Existing backdoor attacks on text-to-image diffusion models typically rely on fixed textual triggers and single-target objectives, making them vulnerable to input-level defenses. This work proposes a novel approach that implants backdoors at the semantic representation level by distilling edits into the key-value projection matrices of cross-attention layers. Integrating a continuous semantic-region triggering mechanism, multi-entity backdoor targets, and semantic regularization constraints, the method enables diverse prompts sharing the same semantic structure to activate the backdoor. The approach achieves 100% attack success rate while preserving high image generation quality and demonstrates strong robustness against state-of-the-art input-level defenses, significantly enhancing both the stealthiness and generalization capability of the implanted backdoor.

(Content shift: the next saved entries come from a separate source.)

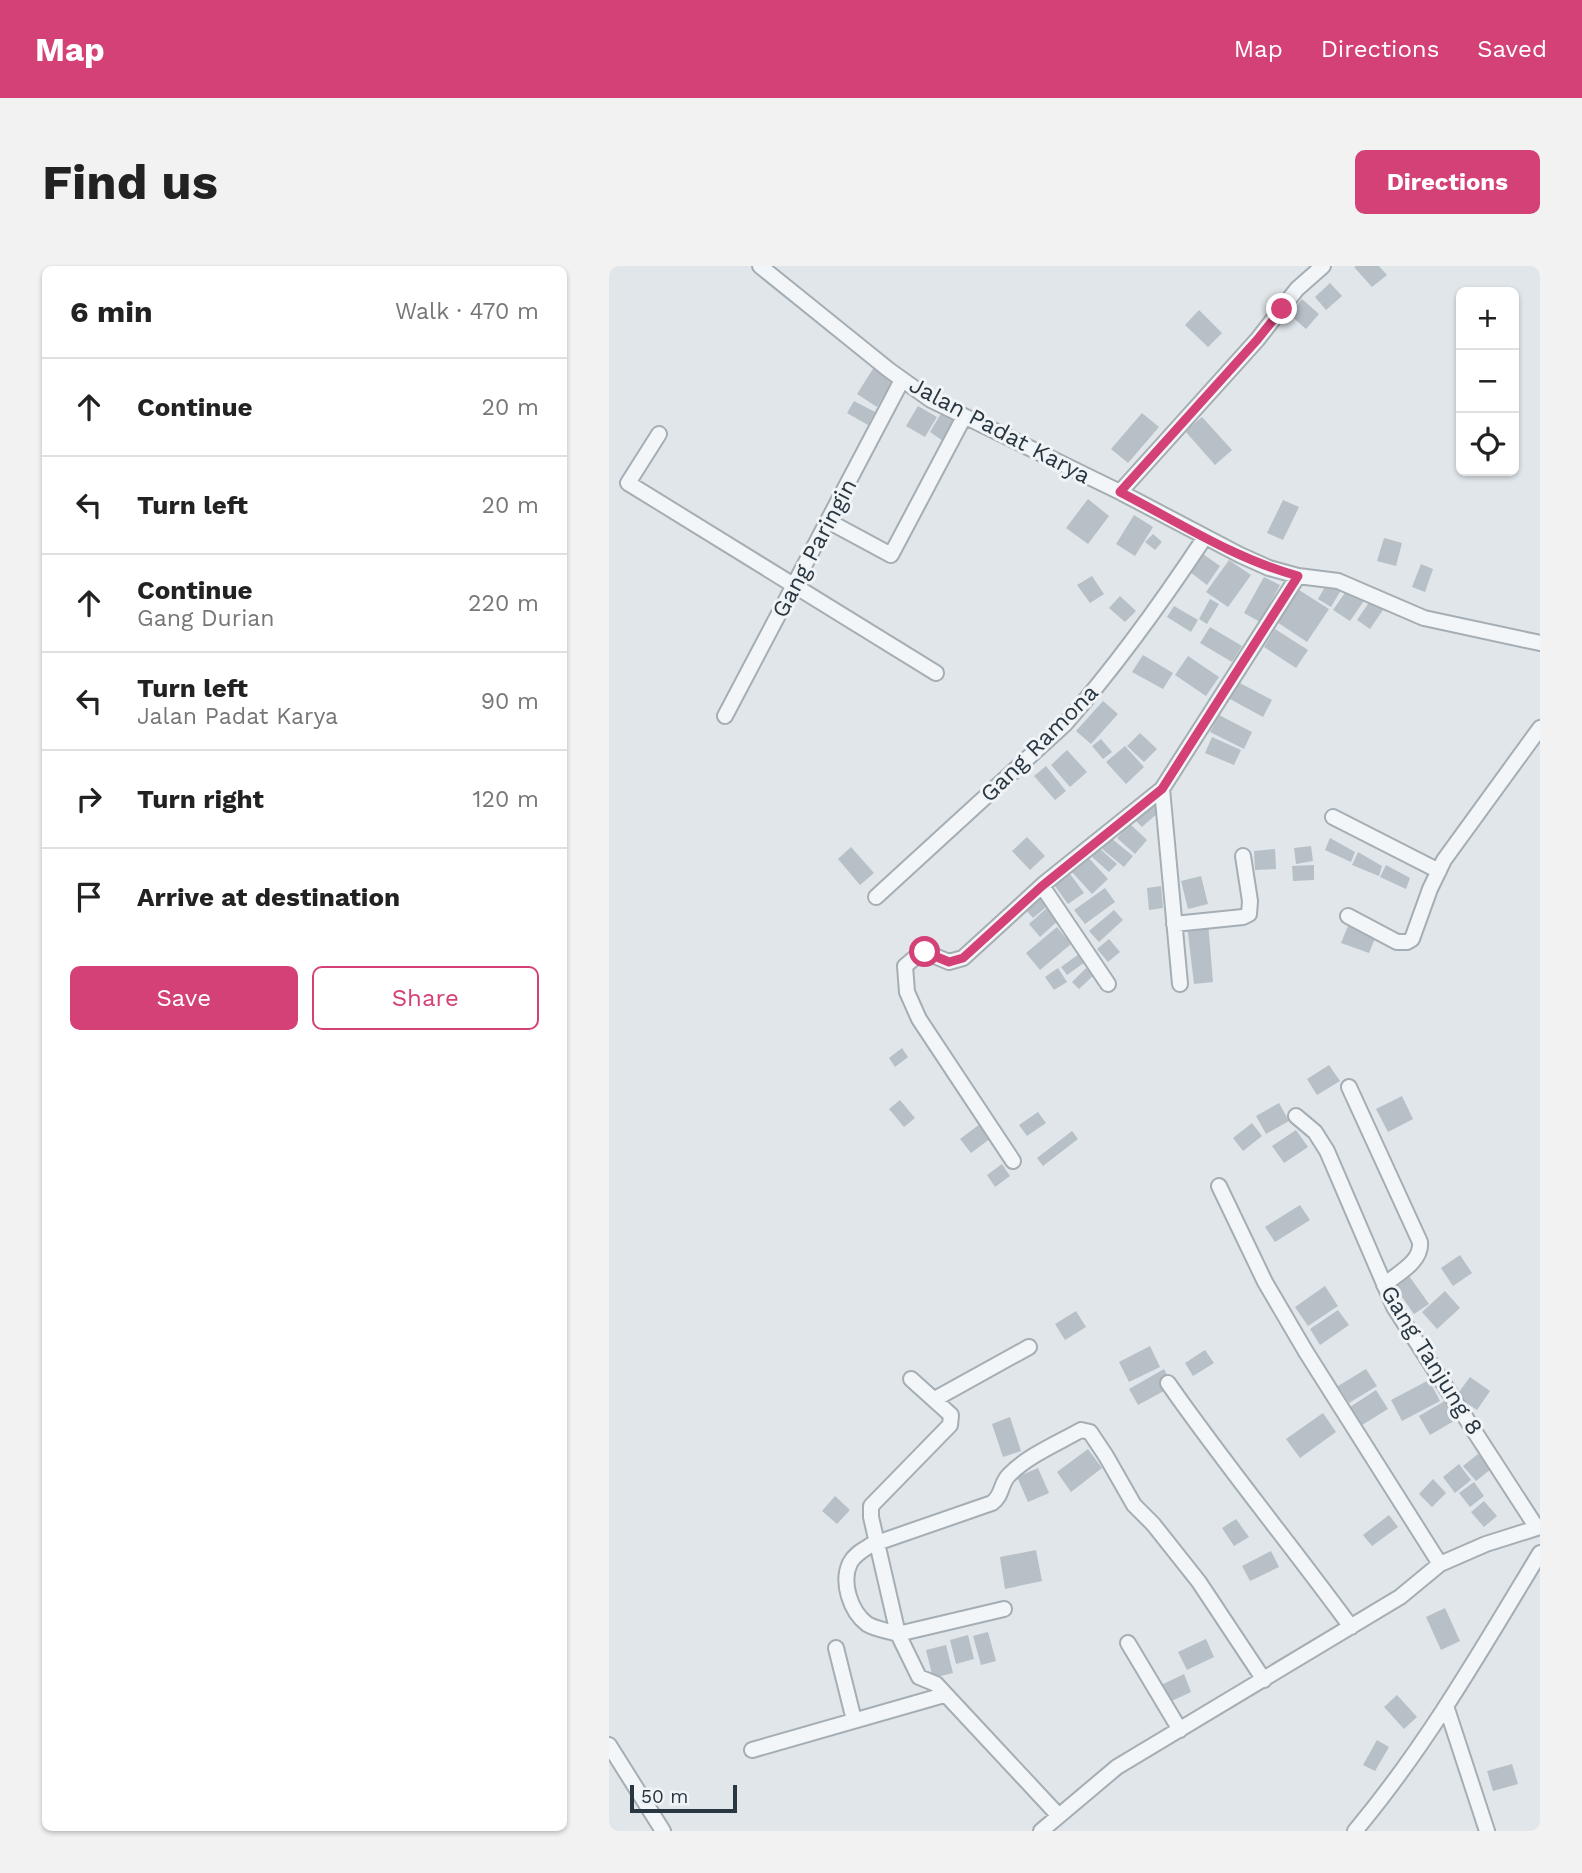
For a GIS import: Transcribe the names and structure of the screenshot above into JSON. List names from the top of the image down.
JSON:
{
  "streets": {
    "street": [
      "Jalan Padat Karya",
      "Gang Paringin",
      "Gang Ramona",
      "Gang Tanjung 8"
    ]
  },
  "crossings": [
    ["Jalan Padat Karya", "Gang Paringin"],
    ["Jalan Padat Karya", "Gang Ramona"]
  ],
  "scale_bar": "50 m",
  "page": {
    "header": "Map",
    "nav": ["Map", "Directions", "Saved"],
    "buttons": [
      "Directions",
      ["Save", "Share"]
    ],
    "title": "Find us",
    "heading": ["6 min", "Walk · 470 m"],
    "map_buttons": ["+", "−"],
    "list": [
      ["Continue", "20 m"],
      ["Turn left", "20 m"],
      ["Continue", "Gang Durian", "220 m"],
      ["Turn left", "Jalan Padat Karya", "90 m"],
      ["Turn right", "120 m"],
      "Arrive at destination"
    ],
    "scale": "50 m"
  }
}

Text-to-image (T2I) diffusion models are widely adopted for their strong generative capabilities, yet remain vulnerable to backdoor attacks. Existing attacks typically rely on fixed textual triggers and single-entity backdoor targets, making them highly susceptible to enumeration-based input defenses and attention-consistency detection. In this work, we propose Semantic-level Backdoor Attack (SemBD), which implants backdoors at the representation level by defining triggers as continuous semantic regions rather than discrete textual patterns. Concretely, SemBD injects semantic backdoors by distillation-based editing of the key and value projection matrices in cross-attention layers, enabling diverse prompts with identical semantic compositions to reliably activate the backdoor attack. To further enhance stealthiness, SemBD incorporates a semantic regularization to prevent unintended activation under incomplete semantics, as well as multi-entity backdoor targets that avoid highly consistent cross-attention patterns. Extensive experiments demonstrate that SemBD achieves a 100% attack success rate while maintaining strong robustness against state-of-the-art input-level defenses.